» **WHAT THE EXERCISE ASKS**
Only the lines of the data below from the one with "Dall’inizio della stagione" through the one with "07/2021), nessun virus" are wanted. Repeat them exactly.

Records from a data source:
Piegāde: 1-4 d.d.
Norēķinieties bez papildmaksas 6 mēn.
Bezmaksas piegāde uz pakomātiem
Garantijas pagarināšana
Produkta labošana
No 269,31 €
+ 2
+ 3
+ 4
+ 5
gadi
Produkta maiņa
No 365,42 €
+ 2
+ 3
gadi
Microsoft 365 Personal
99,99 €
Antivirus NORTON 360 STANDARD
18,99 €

...

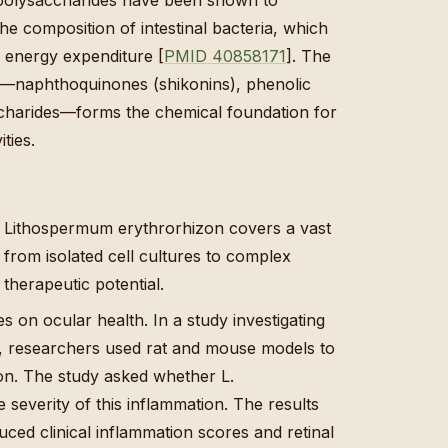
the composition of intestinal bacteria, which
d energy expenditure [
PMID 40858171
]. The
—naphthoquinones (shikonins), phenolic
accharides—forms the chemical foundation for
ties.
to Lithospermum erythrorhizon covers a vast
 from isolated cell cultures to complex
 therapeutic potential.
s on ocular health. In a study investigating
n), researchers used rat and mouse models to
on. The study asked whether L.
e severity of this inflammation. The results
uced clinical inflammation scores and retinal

--

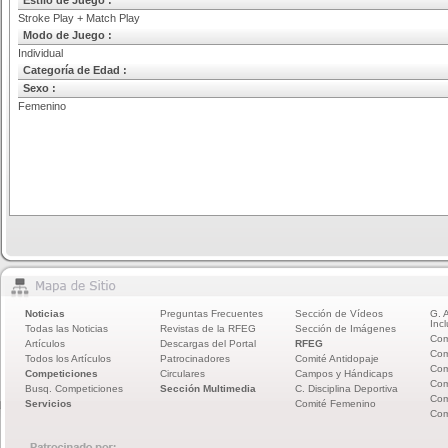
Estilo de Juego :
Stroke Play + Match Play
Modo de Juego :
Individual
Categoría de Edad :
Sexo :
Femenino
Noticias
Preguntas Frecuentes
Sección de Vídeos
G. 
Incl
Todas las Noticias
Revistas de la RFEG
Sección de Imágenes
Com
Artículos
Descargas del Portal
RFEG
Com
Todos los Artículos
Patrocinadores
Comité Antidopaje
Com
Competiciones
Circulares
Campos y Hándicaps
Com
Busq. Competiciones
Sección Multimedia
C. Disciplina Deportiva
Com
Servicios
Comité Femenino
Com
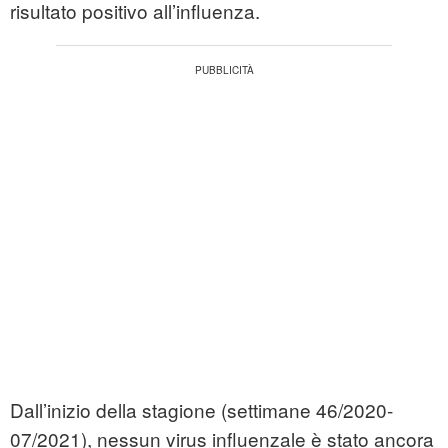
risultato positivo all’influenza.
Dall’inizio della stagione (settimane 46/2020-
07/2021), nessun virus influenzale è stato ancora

» **FINAL ANSWER**
Dall’inizio della stagione (settimane 46/2020-
07/2021), nessun virus influenzale è stato ancora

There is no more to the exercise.